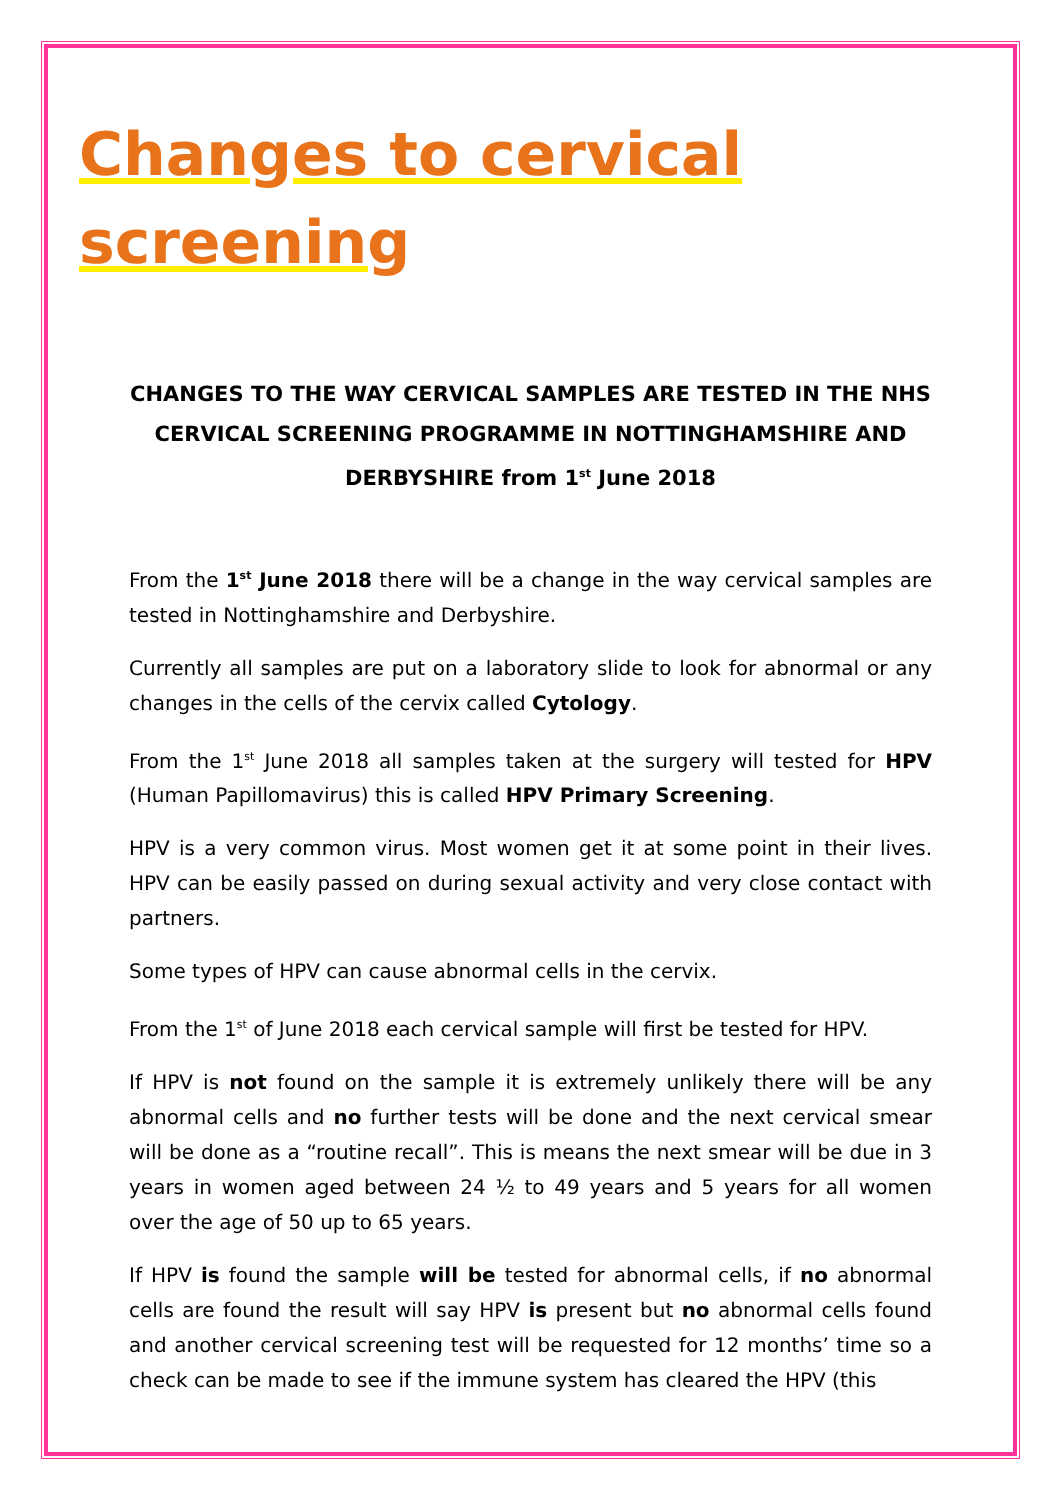Changes to cervical screening
CHANGES TO THE WAY CERVICAL SAMPLES ARE TESTED IN THE NHS CERVICAL SCREENING PROGRAMME IN NOTTINGHAMSHIRE AND DERBYSHIRE from 1<sup>st</sup> June 2018
From the 1<sup>st</sup> June 2018 there will be a change in the way cervical samples are tested in Nottinghamshire and Derbyshire.
Currently all samples are put on a laboratory slide to look for abnormal or any changes in the cells of the cervix called Cytology.
From the 1<sup>st</sup> June 2018 all samples taken at the surgery will tested for HPV (Human Papillomavirus) this is called HPV Primary Screening.
HPV is a very common virus. Most women get it at some point in their lives. HPV can be easily passed on during sexual activity and very close contact with partners.
Some types of HPV can cause abnormal cells in the cervix.
From the 1<sup>st</sup> of June 2018 each cervical sample will first be tested for HPV.
If HPV is not found on the sample it is extremely unlikely there will be any abnormal cells and no further tests will be done and the next cervical smear will be done as a “routine recall”. This is means the next smear will be due in 3 years in women aged between 24 ½ to 49 years and 5 years for all women over the age of 50 up to 65 years.
If HPV is found the sample will be tested for abnormal cells, if no abnormal cells are found the result will say HPV is present but no abnormal cells found and another cervical screening test will be requested for 12 months’ time so a check can be made to see if the immune system has cleared the HPV (this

• TASK PROMPT:
Where pictures appear, drop them, and reproduce exactly only the lines running from the beginning of the data to the line that contains "From the 1<sup>st</sup> June 2018 there", inclusive.

• REPLY:
Changes to cervical screening
CHANGES TO THE WAY CERVICAL SAMPLES ARE TESTED IN THE NHS CERVICAL SCREENING PROGRAMME IN NOTTINGHAMSHIRE AND DERBYSHIRE from 1<sup>st</sup> June 2018
From the 1<sup>st</sup> June 2018 there will be a change in the way cervical samples are tested in Nottinghamshire and Derbyshire.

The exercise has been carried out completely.